For our PheWAS, we utilized the PHESANT package in R to assess associations41. The decision rules in PHESANT are based on variable types, and each variable falls into one of four data categories: continuous, ordinal categorical, nominal categorical, or binary. Before conducting tests, continuous data underwent normalization through inverse normal rank transformation. In this study, the PD-PRS was employed as the independent variable, while the analysis encompassed 1851 integrated factors as dependent variables. We performed linear regression for continuous outcomes, logistic regression for binary outcomes, and ordered logistic regression for ordinal outcomes. Covariates consistently included in all association tests were sex, age, genotyping array42, the first ten genetic principal components, and the assessment centre. In total, 1851 phenotypes (31 cognitive function phenotypes + 8 early-life risk factors + 26 employment phenotypes + 755 health conditions phenotypes + 308 lifestyle and environment phenotypes + 57 medications and operations phenotypes + 74 mental health phenotypes + 186 neuroimaging phenotypes + 304 physical measures phenotypes + 32 sex-specific factors + 70 sociodemographic measures) × eight PD-PRS (under 8 p thresholds) = 14,808 tests across phenotypes and PD-PRS p thresholds were corrected altogether by FDR-correction using the p.adjust function in R43(q < 0.05). For clarity, we have additionally reported the number of associations identified through Bonferroni correction as a supplementary approach (p < 3.38 × 10−6). We acknowledge that the phenotypes are likely to be correlated, and therefore Bonferroni correction is considered excessively conservative. We opted to pursue subsequent MR analysis on phenotypes that exhibited significant associations with the PD-PRS across a minimum of four PRS variant p-value thresholds. Our rationale for combining FDR correction and the four-threshold criterion in the initial step was twofold: to control Type I errors (achieved through FDR correction) and to carry forward the most robust and consistent findings, characterized by significance at over half of all PRS thresholds, into the subsequent MR analysis. All analyses were conducted using two-tailed statistical tests.
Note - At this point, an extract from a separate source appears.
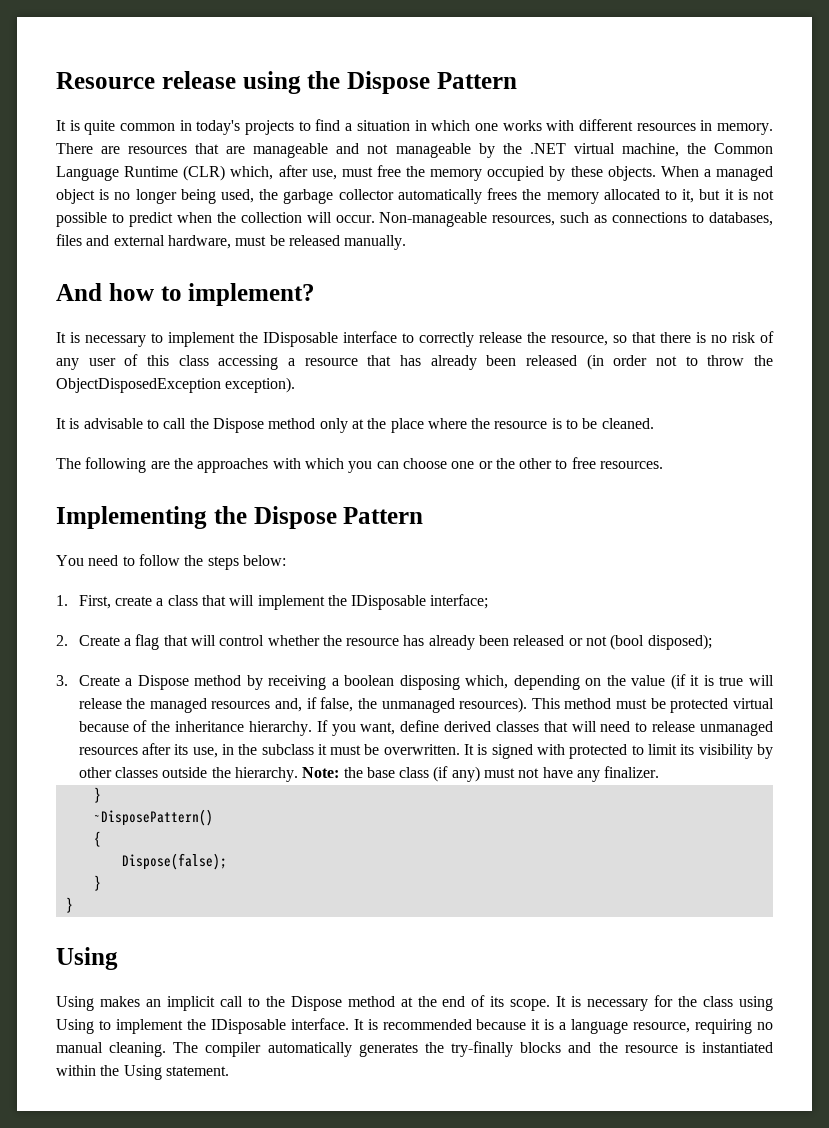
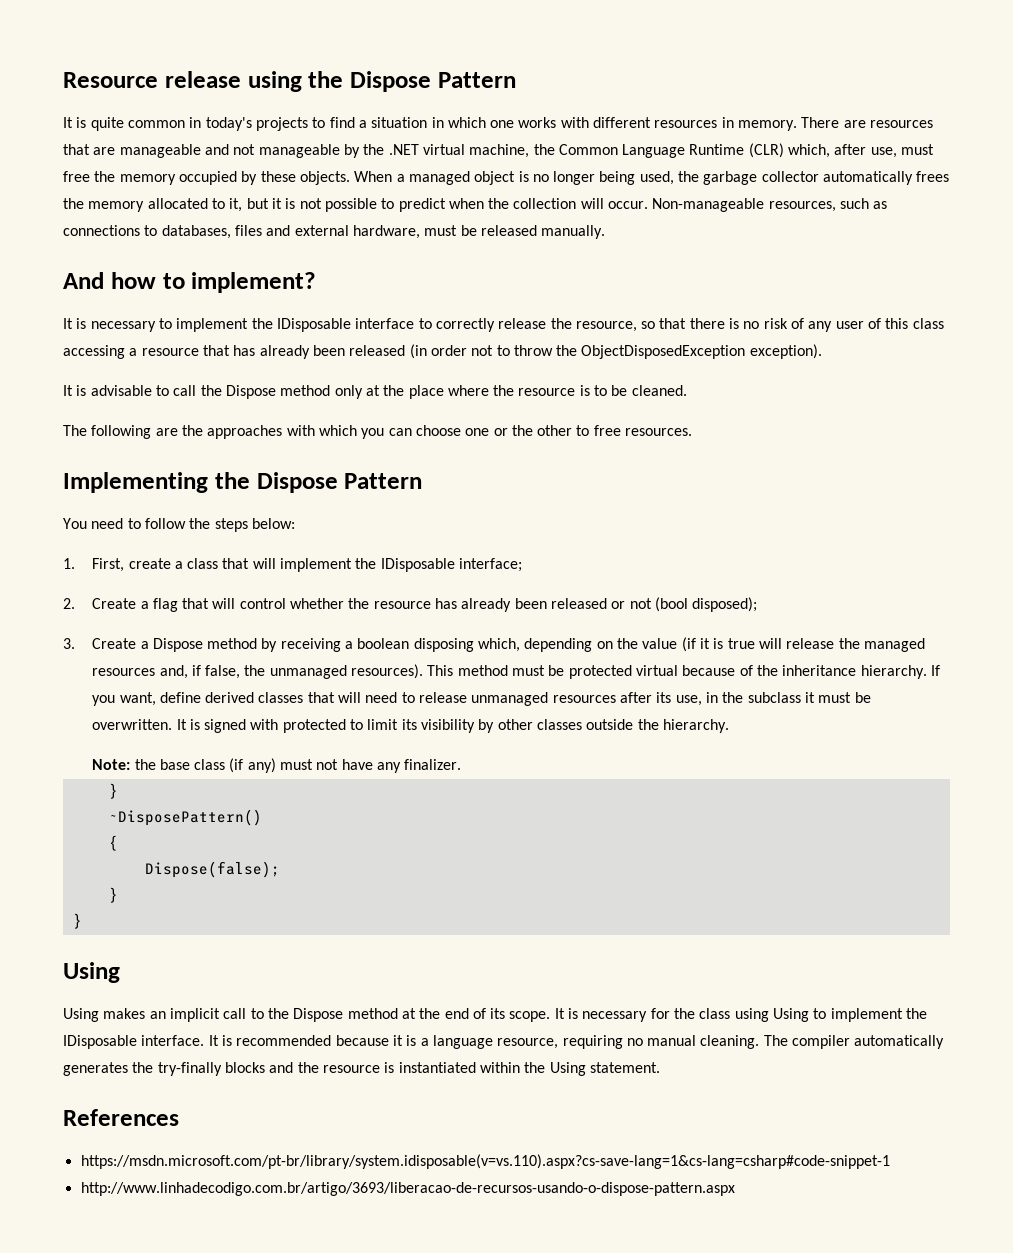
(298, 774) none -> (729, 726) //
(229, 1071) none -> [63,1109,179,1126] [80,1154,890,1169] [80,1182,735,1196] // References // https://msdn.microsoft.com/pt-br/library/system.idisposable(v=vs.110).aspx?cs-save-lang=1&cs-lang=csharp#code-snippet-1 // http://www.linhadecodigo.com.br/artigo/3693/liberacao-de-recursos-usando-o-dispose-pattern.aspx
Follow-up using MR analysis

TwosampleMR package in R was used to conduct two-sample MR analysesTo estimate the effects of risk factors on PD. The GWAS summary statistics of factors and PD were acquired from the MRC IEU OpenGWAS database (https://gwas.mrcieu.ac.uk/). The inverse variance weighted (IVW) method was the primary method for conducting MR. MR assumptions, including relevance, independence, and exclusion restriction, were stringently tested. Instrumental variables were confirmed to be strongly associated with exposures. MR-Egger intercept tests and the Steiger directionality test were conducted to check for horizontal pleiotropy and confirm the causal direction. Funnel plots were generated to assess symmetry and detect any directional pleiotropy. All analyses ensured the robustness of MR assumptions for valid causal inferences. Consistency in the direction of effects across both the PheWAS and MR analyses would suggest that these are risk factors associated with PD. See reverse MR and more details in Supplemental Methods.